Problem to work on:
Write the entries out exactly, with the final line being the one containing "staining of endometrial".

Source material:
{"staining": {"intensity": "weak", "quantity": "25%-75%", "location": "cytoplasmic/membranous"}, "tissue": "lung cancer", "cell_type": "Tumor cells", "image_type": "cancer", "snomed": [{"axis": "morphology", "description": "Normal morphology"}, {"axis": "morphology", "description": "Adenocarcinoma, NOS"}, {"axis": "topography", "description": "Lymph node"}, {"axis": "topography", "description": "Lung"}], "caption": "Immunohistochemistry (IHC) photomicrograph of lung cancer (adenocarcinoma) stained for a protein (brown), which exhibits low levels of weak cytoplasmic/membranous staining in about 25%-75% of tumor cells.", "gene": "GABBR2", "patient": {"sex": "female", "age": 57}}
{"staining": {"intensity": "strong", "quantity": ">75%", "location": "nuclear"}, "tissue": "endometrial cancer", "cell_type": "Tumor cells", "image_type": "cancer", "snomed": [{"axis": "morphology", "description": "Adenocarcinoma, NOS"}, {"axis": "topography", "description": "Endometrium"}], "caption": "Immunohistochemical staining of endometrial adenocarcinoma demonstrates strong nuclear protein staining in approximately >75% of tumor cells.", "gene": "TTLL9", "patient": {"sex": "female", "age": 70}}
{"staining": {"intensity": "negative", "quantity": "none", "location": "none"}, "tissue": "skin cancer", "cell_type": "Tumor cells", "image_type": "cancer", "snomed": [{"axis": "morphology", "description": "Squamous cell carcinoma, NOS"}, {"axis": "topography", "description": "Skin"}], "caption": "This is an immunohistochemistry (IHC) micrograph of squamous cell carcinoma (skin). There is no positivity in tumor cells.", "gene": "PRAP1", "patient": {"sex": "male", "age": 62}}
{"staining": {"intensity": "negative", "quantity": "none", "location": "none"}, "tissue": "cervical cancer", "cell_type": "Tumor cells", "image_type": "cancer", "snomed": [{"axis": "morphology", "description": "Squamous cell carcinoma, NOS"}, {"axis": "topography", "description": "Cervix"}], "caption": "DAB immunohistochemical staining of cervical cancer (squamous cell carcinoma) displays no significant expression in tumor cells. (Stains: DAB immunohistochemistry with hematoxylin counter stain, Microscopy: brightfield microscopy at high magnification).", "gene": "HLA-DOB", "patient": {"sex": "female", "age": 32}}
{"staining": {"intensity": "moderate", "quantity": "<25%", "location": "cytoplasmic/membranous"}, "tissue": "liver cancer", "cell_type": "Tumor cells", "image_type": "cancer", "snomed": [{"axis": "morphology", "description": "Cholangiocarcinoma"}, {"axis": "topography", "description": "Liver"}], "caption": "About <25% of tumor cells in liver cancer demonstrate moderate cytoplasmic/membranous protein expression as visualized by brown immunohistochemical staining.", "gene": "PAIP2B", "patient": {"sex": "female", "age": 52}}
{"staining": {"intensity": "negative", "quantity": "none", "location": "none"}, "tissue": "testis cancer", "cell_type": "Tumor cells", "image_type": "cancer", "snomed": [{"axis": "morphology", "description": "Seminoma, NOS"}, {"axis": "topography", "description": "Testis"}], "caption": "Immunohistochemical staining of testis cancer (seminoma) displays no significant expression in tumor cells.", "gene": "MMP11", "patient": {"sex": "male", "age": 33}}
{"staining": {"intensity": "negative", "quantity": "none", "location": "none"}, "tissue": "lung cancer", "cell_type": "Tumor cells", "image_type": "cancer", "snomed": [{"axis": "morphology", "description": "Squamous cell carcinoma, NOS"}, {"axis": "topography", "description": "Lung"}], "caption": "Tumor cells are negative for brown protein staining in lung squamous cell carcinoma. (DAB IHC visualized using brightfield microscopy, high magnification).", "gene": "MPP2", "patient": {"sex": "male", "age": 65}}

Solution to the exercise:
{"staining": {"intensity": "weak", "quantity": "25%-75%", "location": "cytoplasmic/membranous"}, "tissue": "lung cancer", "cell_type": "Tumor cells", "image_type": "cancer", "snomed": [{"axis": "morphology", "description": "Normal morphology"}, {"axis": "morphology", "description": "Adenocarcinoma, NOS"}, {"axis": "topography", "description": "Lymph node"}, {"axis": "topography", "description": "Lung"}], "caption": "Immunohistochemistry (IHC) photomicrograph of lung cancer (adenocarcinoma) stained for a protein (brown), which exhibits low levels of weak cytoplasmic/membranous staining in about 25%-75% of tumor cells.", "gene": "GABBR2", "patient": {"sex": "female", "age": 57}}
{"staining": {"intensity": "strong", "quantity": ">75%", "location": "nuclear"}, "tissue": "endometrial cancer", "cell_type": "Tumor cells", "image_type": "cancer", "snomed": [{"axis": "morphology", "description": "Adenocarcinoma, NOS"}, {"axis": "topography", "description": "Endometrium"}], "caption": "Immunohistochemical staining of endometrial adenocarcinoma demonstrates strong nuclear protein staining in approximately >75% of tumor cells.", "gene": "TTLL9", "patient": {"sex": "female", "age": 70}}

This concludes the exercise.